Minimal evidence exists to guide surgeons on the risk of complications when performing abdominal wall reconstruction (AWR) in the presence of active infection, contamination or enterocutaneous fistula. This study aims to
establish the outcomes of contaminated complex AWR.
Analysis was conducted according to PRISMA guidelines. Systematic search of the MEDLINE, EMBASE and Pubmed databases was performed. Studies reporting exclusively on single-staged repair of contaminated complex AWR were included. Pooled data were analysed to establish rates of complications.

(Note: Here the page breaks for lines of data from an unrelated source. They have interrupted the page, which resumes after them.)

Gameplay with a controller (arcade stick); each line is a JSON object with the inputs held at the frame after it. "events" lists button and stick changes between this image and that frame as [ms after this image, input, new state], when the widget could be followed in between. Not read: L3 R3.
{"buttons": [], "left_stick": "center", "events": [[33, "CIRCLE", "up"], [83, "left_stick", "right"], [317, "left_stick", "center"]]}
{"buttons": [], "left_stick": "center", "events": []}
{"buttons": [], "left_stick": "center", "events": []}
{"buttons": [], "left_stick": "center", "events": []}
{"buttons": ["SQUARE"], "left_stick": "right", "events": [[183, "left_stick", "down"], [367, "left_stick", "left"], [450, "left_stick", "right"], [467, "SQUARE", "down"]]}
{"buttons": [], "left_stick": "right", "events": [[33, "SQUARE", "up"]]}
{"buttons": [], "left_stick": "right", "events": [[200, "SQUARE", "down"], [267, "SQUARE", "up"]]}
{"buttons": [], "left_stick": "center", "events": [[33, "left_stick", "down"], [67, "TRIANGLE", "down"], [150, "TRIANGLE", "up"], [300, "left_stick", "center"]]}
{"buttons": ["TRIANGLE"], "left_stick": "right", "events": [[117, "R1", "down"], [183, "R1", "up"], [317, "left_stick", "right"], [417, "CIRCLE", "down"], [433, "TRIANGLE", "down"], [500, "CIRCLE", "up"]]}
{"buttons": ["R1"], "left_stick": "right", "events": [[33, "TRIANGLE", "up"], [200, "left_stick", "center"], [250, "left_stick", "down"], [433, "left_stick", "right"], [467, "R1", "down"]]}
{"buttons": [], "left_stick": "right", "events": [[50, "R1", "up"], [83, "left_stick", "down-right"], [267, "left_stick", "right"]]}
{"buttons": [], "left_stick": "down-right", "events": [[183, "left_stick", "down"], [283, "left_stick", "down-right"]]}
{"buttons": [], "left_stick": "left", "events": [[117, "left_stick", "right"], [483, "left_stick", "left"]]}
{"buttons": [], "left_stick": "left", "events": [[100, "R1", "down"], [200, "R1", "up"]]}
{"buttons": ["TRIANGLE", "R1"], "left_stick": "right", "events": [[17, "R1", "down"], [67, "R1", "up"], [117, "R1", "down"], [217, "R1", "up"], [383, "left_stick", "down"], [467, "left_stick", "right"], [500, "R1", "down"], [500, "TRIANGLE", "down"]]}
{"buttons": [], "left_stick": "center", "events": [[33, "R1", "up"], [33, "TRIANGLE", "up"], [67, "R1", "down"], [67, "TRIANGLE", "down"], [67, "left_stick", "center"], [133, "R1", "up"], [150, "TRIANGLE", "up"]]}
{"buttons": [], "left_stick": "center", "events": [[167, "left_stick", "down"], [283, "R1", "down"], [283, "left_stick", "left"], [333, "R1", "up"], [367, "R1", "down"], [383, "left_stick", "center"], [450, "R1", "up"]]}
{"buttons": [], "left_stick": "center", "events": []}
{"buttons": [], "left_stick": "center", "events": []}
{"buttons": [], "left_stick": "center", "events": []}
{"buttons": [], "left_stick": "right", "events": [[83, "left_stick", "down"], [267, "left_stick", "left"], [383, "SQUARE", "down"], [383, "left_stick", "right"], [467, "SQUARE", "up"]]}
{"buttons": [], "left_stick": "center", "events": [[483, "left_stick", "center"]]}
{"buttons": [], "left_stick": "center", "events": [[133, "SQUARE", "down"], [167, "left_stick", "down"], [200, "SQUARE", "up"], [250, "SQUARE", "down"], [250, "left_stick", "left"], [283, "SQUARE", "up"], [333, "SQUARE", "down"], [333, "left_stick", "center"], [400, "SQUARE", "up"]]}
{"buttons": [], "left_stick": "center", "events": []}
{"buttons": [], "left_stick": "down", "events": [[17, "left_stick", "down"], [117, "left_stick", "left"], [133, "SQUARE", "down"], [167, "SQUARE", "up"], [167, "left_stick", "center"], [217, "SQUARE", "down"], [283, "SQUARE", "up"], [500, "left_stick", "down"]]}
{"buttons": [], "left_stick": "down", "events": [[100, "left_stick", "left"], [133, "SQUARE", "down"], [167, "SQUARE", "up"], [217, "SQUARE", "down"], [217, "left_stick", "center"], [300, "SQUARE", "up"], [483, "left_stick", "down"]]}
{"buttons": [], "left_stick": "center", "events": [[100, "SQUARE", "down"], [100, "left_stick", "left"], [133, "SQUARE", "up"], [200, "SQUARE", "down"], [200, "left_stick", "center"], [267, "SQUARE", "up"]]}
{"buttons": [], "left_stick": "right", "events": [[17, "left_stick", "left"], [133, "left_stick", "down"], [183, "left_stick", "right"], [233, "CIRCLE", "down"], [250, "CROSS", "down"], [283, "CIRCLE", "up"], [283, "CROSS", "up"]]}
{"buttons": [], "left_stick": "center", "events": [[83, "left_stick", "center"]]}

Sixteen studies were included, consisting of 601 contaminated complex AWRs, of which 233 included concurrent enterocutaneous fistula repair. The average follow-up period was 26.7 months. There were 146 (24.3%) reported hernia recurrences. When stratified by repair method, suture repair alone had the lowest rate of recurrence (14.2%), followed by nonabsorbable synthetic mesh reinforcement (21.2%), biological mesh (25.8%) and absorbable synthetic mesh (53.1%). Hernia recurrence was higher when fascial closure was not achieved. Of the 233 enterocutaneous fistula repairs, fistula recurrence was seen in 24 patients (10.3%). Suture repair alone had the lowest rate of recurrence (1.6%), followed by nonbiological mesh (10.3%) and biological mesh reinforcement
(12%). Forty-six per cent of patients were reported as having a wound-related complication and the mortality rate was 2.5%.
It is feasible to perform simultaneous enterocutaneous fistula repair and AWR as rates of recurrent fistula are comparable with series describing enterocutaneous fistula repair alone. Hernias recurred in nearly a quarter of cases. This analysis is limited by a lack of comparative data and variability of outcome reporting.